Required task 1 – Decide whether each statement agrees with the passage on Go security tooling: (a) gopls runs govulncheck by default; (b) the -race flag can be used only with go build; (c) Filippo Valsorda replaced govulncheck with Dependabot. For each, answer yes or no and quote the words of the passage that settle it.

※ ※ ※

Solid security checking starts with a well-maintained list of vulnerabilities. Go has such a list at vuln.go.dev and a tool that checks your code's dependencies listed in go.mod against known CVEs (Common Vulnerabilities and Exposures).

Maybe you're using govulncheck already without having realized it: gopls, Go's language server, runs govulncheck by default. It flags all imports that are affected by CVEs.

In its purest form, govulncheck is a binary that you can run on your code at any occasion.

Pro tip: Filippo Valsorda was tired of getting Dependabot alerts flagging issues that won't affect the code because the code wouldn't call into the vulnerable dependency. So he replaced Dependabot with govulncheck. But why is govulncheck so much better than Dependabot?

Because it determines if your code actually reaches the vulnerable parts of the dependency!

This step eliminates false positives effectively, leading to a quieter inbox and more time for deep thoughts.

Eliminate data races with the -race flag

If you apply a few simple rules to concurrent programming in Go, nothing could go wrong: Never share memory between goroutines, don't assume operations as atomic when they aren't, etc. But it's too easy to unintentionally write code that passes a pointer to another goroutine, for example. Now two goroutines can write to the same piece of data, and the last one writing wins. Now you have a data race. And pointers aren't always visible; they may “hide” inside other data types. Slices, maps, and structs with fields that are pointer types are among the usual suspects.

Failures caused by data races are non-deterministic, often dormant until three weeks in production. But there's a way to make data races pop up much earlier: The [race detector](, activated through the -race flag.

What does -race do? Used with either go test or go run, it makes the Go compiler insert instrumentation code to record all memory access. The runtime then watches for unsynchronized memory access and prints a warning if it detects one.

Naturally, the detector can only detect data races when they actually happen, so you'll want to run -race-instrumented code with realistic workloads, to increase the chance of triggering a data race.

Hunt security bugs with gosec

While govulncheck keeps external vulnerabilities at bay, ¢gosec dissects your code to find structural weaknesses inside. Whether you want to catch hard-coded credentials, insecure HTTP cookie configuration, poor file permissions on certain file operations, or unsafe data deserialization, gosec has a rule for it.

※ ※ ※

Required task 2 – Echo the rows word for word. Begin at their first line and stop after the line that has "family: Haliotidae".

Collected data:
※ ※ ※

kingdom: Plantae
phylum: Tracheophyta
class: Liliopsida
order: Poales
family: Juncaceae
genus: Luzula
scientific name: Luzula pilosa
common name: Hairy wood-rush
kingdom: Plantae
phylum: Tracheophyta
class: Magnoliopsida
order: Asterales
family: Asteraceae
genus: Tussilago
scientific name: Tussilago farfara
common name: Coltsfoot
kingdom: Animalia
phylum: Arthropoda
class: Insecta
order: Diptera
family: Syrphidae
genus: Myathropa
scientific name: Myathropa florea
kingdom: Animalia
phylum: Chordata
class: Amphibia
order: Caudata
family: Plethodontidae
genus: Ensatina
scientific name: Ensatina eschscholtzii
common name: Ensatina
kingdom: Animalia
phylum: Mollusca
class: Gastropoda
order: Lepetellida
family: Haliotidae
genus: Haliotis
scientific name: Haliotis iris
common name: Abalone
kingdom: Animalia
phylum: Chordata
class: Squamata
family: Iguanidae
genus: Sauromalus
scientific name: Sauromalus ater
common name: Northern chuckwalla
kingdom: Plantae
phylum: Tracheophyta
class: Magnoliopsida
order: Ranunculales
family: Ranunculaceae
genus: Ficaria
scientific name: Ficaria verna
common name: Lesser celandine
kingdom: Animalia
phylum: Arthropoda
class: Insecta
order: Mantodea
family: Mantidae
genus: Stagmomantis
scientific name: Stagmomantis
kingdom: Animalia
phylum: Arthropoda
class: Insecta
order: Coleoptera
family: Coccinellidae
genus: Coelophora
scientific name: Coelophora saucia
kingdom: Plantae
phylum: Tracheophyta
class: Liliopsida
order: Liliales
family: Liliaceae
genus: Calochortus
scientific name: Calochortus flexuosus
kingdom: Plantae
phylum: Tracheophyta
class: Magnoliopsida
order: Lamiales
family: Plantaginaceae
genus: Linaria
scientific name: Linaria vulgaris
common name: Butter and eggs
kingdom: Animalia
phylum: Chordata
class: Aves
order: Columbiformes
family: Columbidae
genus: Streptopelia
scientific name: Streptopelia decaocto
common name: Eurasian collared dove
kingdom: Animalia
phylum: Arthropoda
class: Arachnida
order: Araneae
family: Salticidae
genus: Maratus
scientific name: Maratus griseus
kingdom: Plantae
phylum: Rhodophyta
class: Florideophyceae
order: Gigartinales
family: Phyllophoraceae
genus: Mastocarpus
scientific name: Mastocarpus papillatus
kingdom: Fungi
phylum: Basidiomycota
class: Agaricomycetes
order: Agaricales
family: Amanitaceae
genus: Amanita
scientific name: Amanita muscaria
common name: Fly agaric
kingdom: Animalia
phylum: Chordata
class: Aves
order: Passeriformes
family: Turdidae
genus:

※ ※ ※

Complete answer 1 –
(a) Yes: "gopls, Go's language server, runs govulncheck by default."
(b) No: "Used with either go test or go run, it makes the Go compiler insert instrumentation code to record all memory access."
(c) No: "So he replaced Dependabot with govulncheck."

Complete answer 2 –
kingdom: Plantae
phylum: Tracheophyta
class: Liliopsida
order: Poales
family: Juncaceae
genus: Luzula
scientific name: Luzula pilosa
common name: Hairy wood-rush
kingdom: Plantae
phylum: Tracheophyta
class: Magnoliopsida
order: Asterales
family: Asteraceae
genus: Tussilago
scientific name: Tussilago farfara
common name: Coltsfoot
kingdom: Animalia
phylum: Arthropoda
class: Insecta
order: Diptera
family: Syrphidae
genus: Myathropa
scientific name: Myathropa florea
kingdom: Animalia
phylum: Chordata
class: Amphibia
order: Caudata
family: Plethodontidae
genus: Ensatina
scientific name: Ensatina eschscholtzii
common name: Ensatina
kingdom: Animalia
phylum: Mollusca
class: Gastropoda
order: Lepetellida
family: Haliotidae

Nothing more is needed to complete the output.